最初はエンジンのかからないチームだったが、相変わらず息を吐き続ける正尚に呼応してチームも徐々にエンジンをかけて行った。首の皮、いや指の皮1枚繋がった状態で迎えたホークスとの3連戦、難攻不落・リバンモイネロから同点をもぎとったのはやはり吉田正尚のバットだった。

骨折中だった昨年と違い、優勝争いに正尚がいる。この事実は確実にオリックスの勢いに繋がったと言っていいだろう。実際何度も「優勝争いに正尚がいるのでかいな〜」と思ったのは僕だけでは無いはずだ。

何とか掴んだ2連覇、そして2年連続の日本シリーズの舞台。
日本シリーズの内容は詳しくは良くも悪くもいくらでも思い出していただくとして、なんと言っても第5戦のサヨナラアーチ。

彼のプロのキャリアで初めてのサヨナラホームランは、彼のプロ野球人生で最高の一打だろうし、我々オリックスファンの心にも強く刻まれた。吉田正尚が孤軍奮闘していた頃は土日でもガラガラだった京セラドームを超満員に変え、そして歓喜の渦に変えたあの一打。あの日のプロ野球のど真ん中に居たのは背番号7だった。僕の野球観戦人生でも1番のホームランだと、間違いなく思う。あの光景を一生忘れないし、忘れたくない。忘れたくても、きっと忘れられない。死ぬ間際の走馬灯を自分で選べるのだとしたら、あのホームランの弾道と光景は絶対に入れたい。

結果的に4連勝し、日本一をついに掴むことになるチームだが、やっぱり正尚が打つと流れが変わる、ということを痛いほど実感した日本シリーズだった。

そんな彼が、メジャーに挑戦すると言う。

彼のメジャー志向はバファローズファンなら痛いほど分かる。
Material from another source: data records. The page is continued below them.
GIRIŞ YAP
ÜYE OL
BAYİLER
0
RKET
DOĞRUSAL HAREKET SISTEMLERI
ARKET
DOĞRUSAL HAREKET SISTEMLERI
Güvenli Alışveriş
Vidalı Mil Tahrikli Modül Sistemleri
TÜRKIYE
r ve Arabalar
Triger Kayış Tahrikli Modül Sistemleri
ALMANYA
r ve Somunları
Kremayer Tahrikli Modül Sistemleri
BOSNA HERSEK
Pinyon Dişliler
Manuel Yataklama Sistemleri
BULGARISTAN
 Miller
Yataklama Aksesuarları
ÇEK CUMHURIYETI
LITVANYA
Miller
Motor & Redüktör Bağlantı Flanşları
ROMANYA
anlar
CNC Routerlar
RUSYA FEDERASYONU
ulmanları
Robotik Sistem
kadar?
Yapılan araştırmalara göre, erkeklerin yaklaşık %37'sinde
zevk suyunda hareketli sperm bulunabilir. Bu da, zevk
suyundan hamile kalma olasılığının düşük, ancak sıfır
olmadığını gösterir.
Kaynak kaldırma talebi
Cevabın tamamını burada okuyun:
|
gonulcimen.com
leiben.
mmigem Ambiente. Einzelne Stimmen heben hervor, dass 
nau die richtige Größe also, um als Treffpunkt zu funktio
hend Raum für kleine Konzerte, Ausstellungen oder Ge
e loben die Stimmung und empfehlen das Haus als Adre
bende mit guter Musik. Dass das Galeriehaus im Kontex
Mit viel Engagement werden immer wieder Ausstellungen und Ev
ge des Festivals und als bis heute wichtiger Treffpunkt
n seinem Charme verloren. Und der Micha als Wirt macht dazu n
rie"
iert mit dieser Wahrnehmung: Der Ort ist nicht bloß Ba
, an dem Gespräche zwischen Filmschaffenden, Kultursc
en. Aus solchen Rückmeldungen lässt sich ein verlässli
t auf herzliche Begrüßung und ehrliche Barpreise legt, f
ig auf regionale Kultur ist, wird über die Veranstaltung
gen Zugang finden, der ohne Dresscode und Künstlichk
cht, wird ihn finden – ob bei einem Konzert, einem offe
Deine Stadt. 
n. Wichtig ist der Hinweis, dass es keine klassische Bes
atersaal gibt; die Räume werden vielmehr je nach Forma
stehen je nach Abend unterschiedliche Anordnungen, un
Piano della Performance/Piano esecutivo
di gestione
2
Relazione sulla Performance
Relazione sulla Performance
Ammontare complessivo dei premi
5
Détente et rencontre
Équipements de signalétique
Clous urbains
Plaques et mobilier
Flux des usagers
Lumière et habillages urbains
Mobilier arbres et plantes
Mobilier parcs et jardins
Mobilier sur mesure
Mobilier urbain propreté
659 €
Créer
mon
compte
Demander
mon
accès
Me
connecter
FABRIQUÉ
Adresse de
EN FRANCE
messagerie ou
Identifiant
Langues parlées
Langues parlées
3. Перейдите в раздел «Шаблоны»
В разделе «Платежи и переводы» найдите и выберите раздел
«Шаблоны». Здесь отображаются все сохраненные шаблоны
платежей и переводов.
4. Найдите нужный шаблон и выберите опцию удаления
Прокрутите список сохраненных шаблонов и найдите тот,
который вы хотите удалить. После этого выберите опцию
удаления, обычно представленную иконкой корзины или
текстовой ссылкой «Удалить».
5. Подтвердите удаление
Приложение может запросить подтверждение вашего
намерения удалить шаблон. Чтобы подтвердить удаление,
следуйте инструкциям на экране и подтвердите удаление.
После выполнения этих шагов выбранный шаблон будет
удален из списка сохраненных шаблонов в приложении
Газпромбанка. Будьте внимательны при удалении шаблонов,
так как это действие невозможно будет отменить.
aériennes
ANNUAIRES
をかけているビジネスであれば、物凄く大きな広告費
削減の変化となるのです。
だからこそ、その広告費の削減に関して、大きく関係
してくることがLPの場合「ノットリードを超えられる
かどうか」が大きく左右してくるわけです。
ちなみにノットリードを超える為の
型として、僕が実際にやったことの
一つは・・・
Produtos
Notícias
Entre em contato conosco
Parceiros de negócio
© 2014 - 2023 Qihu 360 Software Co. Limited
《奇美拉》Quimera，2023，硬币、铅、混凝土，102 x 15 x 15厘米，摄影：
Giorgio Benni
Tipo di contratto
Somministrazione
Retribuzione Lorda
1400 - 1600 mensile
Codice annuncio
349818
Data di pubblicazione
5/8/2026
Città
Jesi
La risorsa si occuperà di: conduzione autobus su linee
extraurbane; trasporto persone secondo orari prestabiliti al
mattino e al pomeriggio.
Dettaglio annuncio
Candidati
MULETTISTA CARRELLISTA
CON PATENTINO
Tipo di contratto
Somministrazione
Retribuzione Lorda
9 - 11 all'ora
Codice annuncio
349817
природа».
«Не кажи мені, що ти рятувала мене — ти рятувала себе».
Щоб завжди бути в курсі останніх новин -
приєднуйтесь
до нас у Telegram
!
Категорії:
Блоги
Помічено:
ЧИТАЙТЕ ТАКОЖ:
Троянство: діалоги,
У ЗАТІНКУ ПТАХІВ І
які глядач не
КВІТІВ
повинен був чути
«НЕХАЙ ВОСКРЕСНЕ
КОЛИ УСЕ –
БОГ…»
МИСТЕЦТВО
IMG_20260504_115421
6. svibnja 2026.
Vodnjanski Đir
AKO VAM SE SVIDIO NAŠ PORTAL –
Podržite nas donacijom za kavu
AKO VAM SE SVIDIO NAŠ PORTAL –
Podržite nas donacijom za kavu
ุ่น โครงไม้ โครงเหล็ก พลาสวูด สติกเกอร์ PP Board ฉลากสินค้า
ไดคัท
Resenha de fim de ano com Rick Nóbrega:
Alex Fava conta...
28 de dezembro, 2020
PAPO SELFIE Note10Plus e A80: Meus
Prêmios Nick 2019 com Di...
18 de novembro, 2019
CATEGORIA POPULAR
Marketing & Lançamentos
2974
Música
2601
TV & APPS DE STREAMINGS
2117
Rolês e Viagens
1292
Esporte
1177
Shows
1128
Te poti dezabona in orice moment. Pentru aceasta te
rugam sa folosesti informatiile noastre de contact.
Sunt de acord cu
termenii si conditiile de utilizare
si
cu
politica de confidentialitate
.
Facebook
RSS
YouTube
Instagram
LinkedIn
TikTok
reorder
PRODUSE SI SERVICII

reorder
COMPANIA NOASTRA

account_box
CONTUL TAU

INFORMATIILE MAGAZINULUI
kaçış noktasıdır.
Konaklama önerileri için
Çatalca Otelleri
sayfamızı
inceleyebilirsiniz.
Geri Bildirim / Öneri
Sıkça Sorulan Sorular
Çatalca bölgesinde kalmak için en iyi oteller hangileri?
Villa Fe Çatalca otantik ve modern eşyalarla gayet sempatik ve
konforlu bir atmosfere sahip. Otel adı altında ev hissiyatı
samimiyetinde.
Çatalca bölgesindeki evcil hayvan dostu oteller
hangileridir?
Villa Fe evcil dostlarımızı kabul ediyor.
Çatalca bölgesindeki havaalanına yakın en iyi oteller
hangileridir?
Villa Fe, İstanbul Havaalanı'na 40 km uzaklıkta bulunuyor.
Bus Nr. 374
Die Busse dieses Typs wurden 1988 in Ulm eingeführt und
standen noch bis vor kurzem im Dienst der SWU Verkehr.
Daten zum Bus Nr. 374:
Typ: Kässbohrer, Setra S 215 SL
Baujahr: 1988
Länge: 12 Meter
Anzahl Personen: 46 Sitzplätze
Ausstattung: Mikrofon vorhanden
いつかこの時が来ることを、みんな覚悟していたと思う。僕だってそうだ。

でも、いつか来ると分かっていたことでも、寂しくないわけが無い。叶うのなら、ずっとオリックスにいて欲しい。吉田正尚がいない大変さを、我々はよく知っている。彼ほど流れを変えられる選手を、我々は知らない。何より、ずっとずっと、チームの希望の星を失う事がとても怖い。

でも、「いつか」来ると覚悟していた日が、こんなに幸せなタイミングだと、正直予想していなかった。京セラドーム最終打席が、日本シリーズでのサヨナラホームラン。今以上に幸せなタイミングは、本人にとってもファンにとっても無いと思う。あの日総立ちで受け止めた白球の弾道の思い出と共に、「吉田正尚がいたオリックス・バファローズ」も一旦思い出に出来るのなら、素直に正尚の背中を押そうと思う。

初めて見た彼のホームランと、日本シリーズの彼のホームラン。どちらも現地で見れたことがこの上ない幸せだし、どちらの弾道も一生忘れないし、オリックス・バファローズの吉田正尚という思い出があれで始まってあれで一旦終われることを誇りに思う。


拝啓 オリックス・バファローズの吉田正尚さんへ

ずっとずっと、チームを支えてくれてありがとう。強い時も弱い時も、本当に頼りになりました。

ずっとずっと、特別な存在でいてくれてありがとう。どの選手を応援しているファンにとっても、あなたは特別でした。

オリックスを、こんなにかっこいいチームにしてくれてありがとう。あなたがいなかったら、ここまで来れなかった。

オリンピックでビールかけした時、「オリックスでもやります!」って言ってくれてありがとう。誇らしかった。

本当にオリックスでもビールかけをしてくれてありがとう。あなたが夢見た光景は、僕達も夢見た光景でした。

あなたと同じボールを、そして同じ「優勝」「日本一」という夢を追いかけられた7年間は、僕の、いや僕たちバファローズファン人生の宝物です。

叶うべき夢の先に、チームを連れてってくれてありがとう。

あなたがいてくれたから、僕たちファンもここまで来れました。

今度はあなたの「メジャーリーグ」という夢を、思いっきり追いかけてください。また、あなたの夢を一緒に追いかけられることを誇りに思います。

海の向こうでもめちゃくちゃ暴れてきてください。

7年間、僕たちの希望でいてくれたように、海の向こうのどこかのチームのファンの希望になってきてください。

海の向こうに行っても、僕らはダンベル持って応援してます。海の向こうでも、ダンベル流行らへんかな…笑

海の向こうでのあなたの一打にまた「魅せられる」日を楽しみにしています。

オリックス・バファローズに来てくれて本当にありがとうございました。

もし、日本に帰ってくる時は、またオリックス・バファローズを選んでくれたら嬉しいです。

7年間ありがとうございました。